## Исходные данные
* * *
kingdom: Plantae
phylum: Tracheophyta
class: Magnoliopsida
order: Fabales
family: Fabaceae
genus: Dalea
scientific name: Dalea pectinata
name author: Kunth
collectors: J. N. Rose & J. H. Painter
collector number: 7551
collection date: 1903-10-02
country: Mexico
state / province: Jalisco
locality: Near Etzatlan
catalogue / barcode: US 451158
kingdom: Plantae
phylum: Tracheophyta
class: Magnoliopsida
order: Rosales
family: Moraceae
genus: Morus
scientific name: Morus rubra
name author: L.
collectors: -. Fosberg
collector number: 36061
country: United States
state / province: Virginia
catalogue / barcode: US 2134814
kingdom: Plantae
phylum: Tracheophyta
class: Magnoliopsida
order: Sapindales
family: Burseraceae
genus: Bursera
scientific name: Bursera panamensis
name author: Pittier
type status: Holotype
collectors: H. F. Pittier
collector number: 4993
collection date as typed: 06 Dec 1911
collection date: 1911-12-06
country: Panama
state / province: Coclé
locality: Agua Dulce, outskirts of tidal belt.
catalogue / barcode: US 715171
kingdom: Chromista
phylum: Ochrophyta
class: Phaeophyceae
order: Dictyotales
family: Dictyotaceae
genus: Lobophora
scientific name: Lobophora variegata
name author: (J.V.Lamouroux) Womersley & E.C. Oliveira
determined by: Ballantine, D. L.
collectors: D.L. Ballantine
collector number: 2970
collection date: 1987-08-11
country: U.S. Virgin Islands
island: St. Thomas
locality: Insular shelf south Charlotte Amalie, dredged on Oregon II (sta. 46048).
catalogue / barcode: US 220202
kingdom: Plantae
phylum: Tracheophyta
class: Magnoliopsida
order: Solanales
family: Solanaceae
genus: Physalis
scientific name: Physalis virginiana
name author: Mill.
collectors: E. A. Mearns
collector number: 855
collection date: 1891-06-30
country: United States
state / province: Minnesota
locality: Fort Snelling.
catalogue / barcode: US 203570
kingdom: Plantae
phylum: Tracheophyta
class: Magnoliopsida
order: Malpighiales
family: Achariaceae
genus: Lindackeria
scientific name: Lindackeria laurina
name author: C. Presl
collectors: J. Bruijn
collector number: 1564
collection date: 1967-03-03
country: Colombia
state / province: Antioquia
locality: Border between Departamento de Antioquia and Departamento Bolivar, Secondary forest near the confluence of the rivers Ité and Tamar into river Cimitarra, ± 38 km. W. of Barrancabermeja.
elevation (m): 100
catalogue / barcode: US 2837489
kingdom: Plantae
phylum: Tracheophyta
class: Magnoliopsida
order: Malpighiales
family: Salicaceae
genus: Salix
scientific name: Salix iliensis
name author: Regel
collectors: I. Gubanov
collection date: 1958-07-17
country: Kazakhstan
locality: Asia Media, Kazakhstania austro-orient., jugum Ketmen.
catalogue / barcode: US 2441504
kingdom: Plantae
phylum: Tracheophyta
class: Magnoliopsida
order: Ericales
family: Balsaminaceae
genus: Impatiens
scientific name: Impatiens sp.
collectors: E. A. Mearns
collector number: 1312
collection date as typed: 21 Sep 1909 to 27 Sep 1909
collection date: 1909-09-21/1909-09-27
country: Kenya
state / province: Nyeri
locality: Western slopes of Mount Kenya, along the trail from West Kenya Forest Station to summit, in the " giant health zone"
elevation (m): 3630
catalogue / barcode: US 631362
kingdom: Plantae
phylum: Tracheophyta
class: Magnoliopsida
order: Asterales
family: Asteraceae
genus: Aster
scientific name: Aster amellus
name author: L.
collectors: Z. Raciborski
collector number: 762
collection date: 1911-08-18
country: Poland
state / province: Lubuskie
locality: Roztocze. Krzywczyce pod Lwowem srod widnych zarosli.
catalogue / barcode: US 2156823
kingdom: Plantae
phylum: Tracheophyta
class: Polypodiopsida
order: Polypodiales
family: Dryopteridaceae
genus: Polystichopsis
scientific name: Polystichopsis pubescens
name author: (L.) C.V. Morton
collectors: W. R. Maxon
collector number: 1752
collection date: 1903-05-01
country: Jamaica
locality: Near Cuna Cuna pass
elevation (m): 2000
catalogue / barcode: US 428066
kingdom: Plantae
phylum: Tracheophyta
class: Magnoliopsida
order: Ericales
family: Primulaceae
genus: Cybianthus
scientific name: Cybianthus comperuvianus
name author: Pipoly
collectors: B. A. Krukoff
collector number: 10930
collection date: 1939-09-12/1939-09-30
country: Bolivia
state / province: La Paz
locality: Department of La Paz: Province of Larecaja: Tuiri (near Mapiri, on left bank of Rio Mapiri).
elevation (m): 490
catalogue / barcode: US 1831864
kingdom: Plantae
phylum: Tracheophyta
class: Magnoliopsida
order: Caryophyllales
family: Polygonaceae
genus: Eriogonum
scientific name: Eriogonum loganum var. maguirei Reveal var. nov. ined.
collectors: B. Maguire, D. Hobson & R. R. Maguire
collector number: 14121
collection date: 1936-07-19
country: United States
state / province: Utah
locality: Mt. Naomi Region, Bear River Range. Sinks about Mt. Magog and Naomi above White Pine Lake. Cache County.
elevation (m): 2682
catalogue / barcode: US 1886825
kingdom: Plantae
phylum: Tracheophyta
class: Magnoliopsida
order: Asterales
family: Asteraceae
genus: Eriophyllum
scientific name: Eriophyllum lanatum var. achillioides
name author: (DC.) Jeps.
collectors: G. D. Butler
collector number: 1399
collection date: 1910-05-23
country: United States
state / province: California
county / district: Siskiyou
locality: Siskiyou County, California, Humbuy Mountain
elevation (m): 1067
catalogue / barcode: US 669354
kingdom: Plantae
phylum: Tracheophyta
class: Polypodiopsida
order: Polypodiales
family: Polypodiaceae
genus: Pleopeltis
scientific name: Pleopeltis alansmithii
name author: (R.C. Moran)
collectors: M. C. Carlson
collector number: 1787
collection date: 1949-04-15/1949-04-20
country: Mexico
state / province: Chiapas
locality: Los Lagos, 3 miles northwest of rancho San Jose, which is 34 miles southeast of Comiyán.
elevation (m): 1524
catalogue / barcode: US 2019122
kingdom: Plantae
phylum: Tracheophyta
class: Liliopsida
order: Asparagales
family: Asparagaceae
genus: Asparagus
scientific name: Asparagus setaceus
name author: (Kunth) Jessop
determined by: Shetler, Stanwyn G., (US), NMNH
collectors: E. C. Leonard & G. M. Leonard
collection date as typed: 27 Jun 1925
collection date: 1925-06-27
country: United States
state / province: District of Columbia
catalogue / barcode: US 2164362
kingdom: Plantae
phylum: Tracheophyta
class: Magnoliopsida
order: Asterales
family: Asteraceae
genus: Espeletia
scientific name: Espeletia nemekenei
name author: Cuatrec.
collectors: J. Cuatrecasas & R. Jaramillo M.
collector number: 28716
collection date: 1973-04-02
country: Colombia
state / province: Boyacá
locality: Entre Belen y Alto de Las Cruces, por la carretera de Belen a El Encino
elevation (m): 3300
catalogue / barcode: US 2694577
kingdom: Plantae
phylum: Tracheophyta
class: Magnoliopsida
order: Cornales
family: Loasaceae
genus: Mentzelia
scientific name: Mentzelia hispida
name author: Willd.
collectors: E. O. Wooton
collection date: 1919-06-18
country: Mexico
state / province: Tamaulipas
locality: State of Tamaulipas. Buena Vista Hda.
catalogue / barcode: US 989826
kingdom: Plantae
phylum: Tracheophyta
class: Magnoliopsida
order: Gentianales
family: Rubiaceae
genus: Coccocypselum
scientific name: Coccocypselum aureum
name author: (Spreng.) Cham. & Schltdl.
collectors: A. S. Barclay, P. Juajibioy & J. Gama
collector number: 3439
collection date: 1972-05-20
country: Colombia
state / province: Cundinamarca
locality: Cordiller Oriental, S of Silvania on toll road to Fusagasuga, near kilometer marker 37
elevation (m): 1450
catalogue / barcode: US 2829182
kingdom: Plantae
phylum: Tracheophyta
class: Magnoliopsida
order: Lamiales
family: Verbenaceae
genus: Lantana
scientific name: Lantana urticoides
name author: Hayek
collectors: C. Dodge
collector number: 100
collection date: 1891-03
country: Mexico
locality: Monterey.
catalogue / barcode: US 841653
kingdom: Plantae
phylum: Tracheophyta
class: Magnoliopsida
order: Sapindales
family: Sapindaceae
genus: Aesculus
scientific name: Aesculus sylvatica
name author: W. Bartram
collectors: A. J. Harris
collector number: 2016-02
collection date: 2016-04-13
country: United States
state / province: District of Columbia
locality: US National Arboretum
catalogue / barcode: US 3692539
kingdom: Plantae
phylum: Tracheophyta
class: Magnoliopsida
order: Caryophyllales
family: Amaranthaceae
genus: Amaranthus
* * *
## Письменное задание
Пожалуйста, выведите без изменений строки записей от строки, содержащей "catalogue / barcode: US 841653", до конца записей, включая обе границы.

## Ответ на задание
catalogue / barcode: US 841653
kingdom: Plantae
phylum: Tracheophyta
class: Magnoliopsida
order: Sapindales
family: Sapindaceae
genus: Aesculus
scientific name: Aesculus sylvatica
name author: W. Bartram
collectors: A. J. Harris
collector number: 2016-02
collection date: 2016-04-13
country: United States
state / province: District of Columbia
locality: US National Arboretum
catalogue / barcode: US 3692539
kingdom: Plantae
phylum: Tracheophyta
class: Magnoliopsida
order: Caryophyllales
family: Amaranthaceae
genus: Amaranthus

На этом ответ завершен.